Don't Just Learn to Code; Learn to Program

Posted 2014-03-06 09:45 PM GMT

Paint by number

There has been a lot of excitement lately about learning to code. As a part of "Hour of Code", Khan academy,, and codecademy all have tutorials that help you code up some sort of app within an hour. I love the excitement and the push to make programming more accessible to more people, because it certainly didn't feel accessible to me when I was teaching myself to program.

I was recently reading an article on Medium about how easy it is to learn to code. The article promotes the same excitement as the "Hour of Code" program, but something about it didn't sit right with me. The author argues that you already know how to code, because code is just a series of instructions. I don't really disagree: we all know what "if" and "while" mean. However, "IDE", "parse", "compile", "interpret", "execute", "invoke", and "runtime" are not really so familiar, but they are just as important for making your code do something. This article that claims that learning to code is easy starts with a "simple" code example that includes such difficult concepts as "dependency management", "static data types", and "return values".

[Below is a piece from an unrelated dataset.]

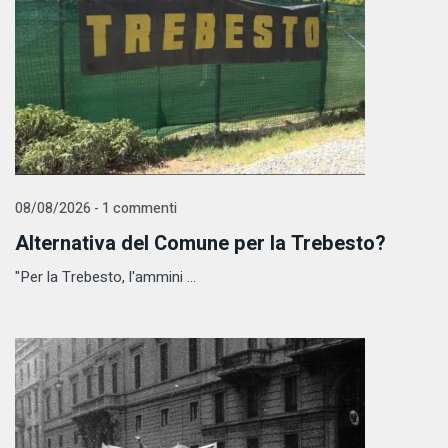
08/08/2026 - 1 commenti
Alternativa del Comune per la Trebesto?
"Per la Trebesto, l'ammini ...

In my opinion, you will be much better served by learning to program rather than learning to code, and there is a subtle, but significant difference between the two. Writing code is just one part of creating a program. Websites like codecademy do a great job of teaching you how to code, but you can't really apply those coding skills when you leave the codecademy website unless you learn how to program. It's a lot like trying to learn to paint using paint-by-number. You will have learned how to put paint on a brush and apply that paint to a canvas, but you haven't learned to choose paint type, choose colors, mix paints, stretch canvas, or any of the other skills you need to actually create your own painting. The paint-by-number kit has done all of this hard work for you. Similarly, online coding tutorials handle all of the hard parts for you. They give you a place to write your code, set up an environment for you to execute, and give you a place to see the results. Without these foundational skills, you will never be able to create your own programs. If you can never create your own programs, what's the point of learning to program?

When I taught myself to program, I was often frustrated because I was trying to learn to code without learning to program. To this end, I am writing a book that teaches the the foundations of learning to program.

Don't just learn to code; learn to program.